Job Title: Site Reliability Engineer / OpenShift & Kubernetes Engineer (Skan AI Exposure Mandatory)
Location: Concord, California (Hybrid - 3 Days Onsite & 2 Days Remote)
Experience: 10–15+ Years
Employment Type: W2 Only
Note: Only locals who are currently living in California State, are eligible
To manage the technical deployment and upkeep of our on-prem infrastructure, including Virtual Assistant, Skan Portal and Gateway components. In this critical role, you’ll lead customer-facing implementations, validate infrastructure environments, perform connectivity assurance, and support continuous reliability and scalability.
Responsibilities:
• Deployment Planning & Coordination: Lead end-to-end customer Gateway deployments - from strategic planning and infrastructure readiness validation to
installation and activation.
• Infrastructure Validation: Confirm customer environments meet requirements for networking (TCP/IP, firewall, DNS), storage and computing before deployment.
• Connectivity Testing & Assurance: Conduct thorough end-to-end connectivity testing across Skan stack components (VA, Portal, Gateway).
• Technical Transition Management: Facilitate smooth transitions from development to Production, liaising with stakeholders to set and meet enterprise technical standards.
• Documentation & Standards: Produce and maintain comprehensive documentation - architecture diagrams, network configurations, troubleshooting guides, and deployment workflows.
• System Monitoring & Health Maintenance: Set up and utilize monitoring and logging tools to proactively identify and resolve performance or stability issues.
Qualifications:
• 10-15 years in Systems or Infrastructure Engineering with a strong track record in largescale deployment projects.
• 3+ years of hands-on experience with OpenShift/Kubernetes, preferably in on-prem environments. Experience with containerization (Docker, Kubernetes).
• Demonstrated understanding of OpenShift Container Platform (OCP) architecture in large Enterprise Environment.
• Knowledgeable with various assets in OCP environment such as
• Pods, Deployments, StatefulSets, Services, Routes, Namespaces / Projects
• ConfigMaps, Secrets
• Persistent Volumes / Persistent Volume Claims
• Resource requests/limits
• Node, cluster, and container troubleshooting
• Strong experience in doing RCA for
• Pod crashes
• Restart loops
• Containerized Databases instances such as Postgres, Star Rocks
• Networking & Security: Solid knowledge of networking (TCP/IP, DNS, DHCP), firewall configurations, and security best practices.
• Monitoring Tools: Familiarity with system monitoring, logging, and incident remediation frameworks.
• Core Competencies: Strong project coordination, proactive problem-solving, and cross-functional communication skills essential.
• 3+ years of experience working with PostgreSQL
• Strong scripting/automation abilities in Python, or similar.
Preferred:
• Familiarity with Flink, and Star Rocks for data layer integration.
• Knowledge of Citrix-based architecture.
Tech Stack Alignment:
• OpenShift, Kubernetes, Docker, GCP, Grafana, Splunk logs, Redis, PostgreSQL, Star
Rocks, S3, Auth0, Superset.
Day in Life of the Role – (Key Responsibilities)
• Must have demonstrated prior experience to be able to work independently.
• Monitor application behavior consistently across all 3 environments
• Troubleshoot incidents for RCA end-to-end with minimal supervision
• Work directly with infrastructure, platform, DBA and application teams as needed
• Play a key role in Capacity usage monitoring, management and expansion when
required.
• Drive reliability improvements, alert tuning, and operational maturity
IMPORTANT NOTE
Candidates without Skan AI experience will NOT be considered

**Required work:** Reproduce everything in the job posting from "Experience: 10–15+ Years" down to "computing before deployment.", swapping "customer-facing" for "client-facing".

**Dataset excerpt:**
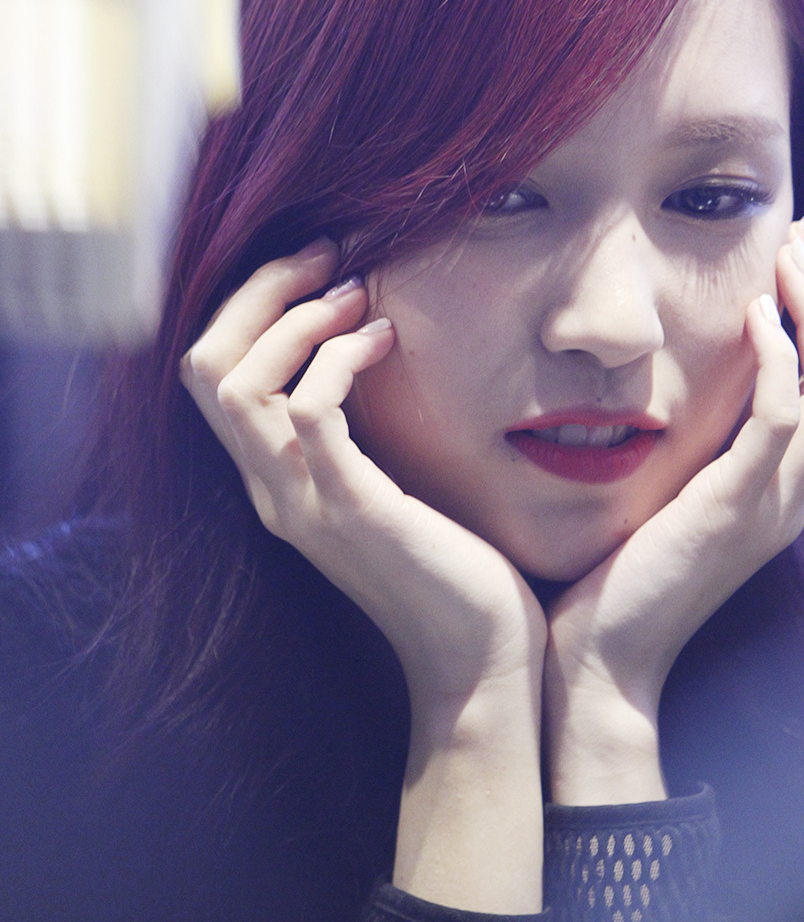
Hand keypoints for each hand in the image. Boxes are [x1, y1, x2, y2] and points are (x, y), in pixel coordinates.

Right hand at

**Reply to the exercise:**
Experience: 10–15+ Years
Employment Type: W2 Only
Note: Only locals who are currently living in California State, are eligible
To manage the technical deployment and upkeep of our on-prem infrastructure, including Virtual Assistant, Skan Portal and Gateway components. In this critical role, you’ll lead client-facing implementations, validate infrastructure environments, perform connectivity assurance, and support continuous reliability and scalability.
Responsibilities:
• Deployment Planning & Coordination: Lead end-to-end customer Gateway deployments - from strategic planning and infrastructure readiness validation to
installation and activation.
• Infrastructure Validation: Confirm customer environments meet requirements for networking (TCP/IP, firewall, DNS), storage and computing before deployment.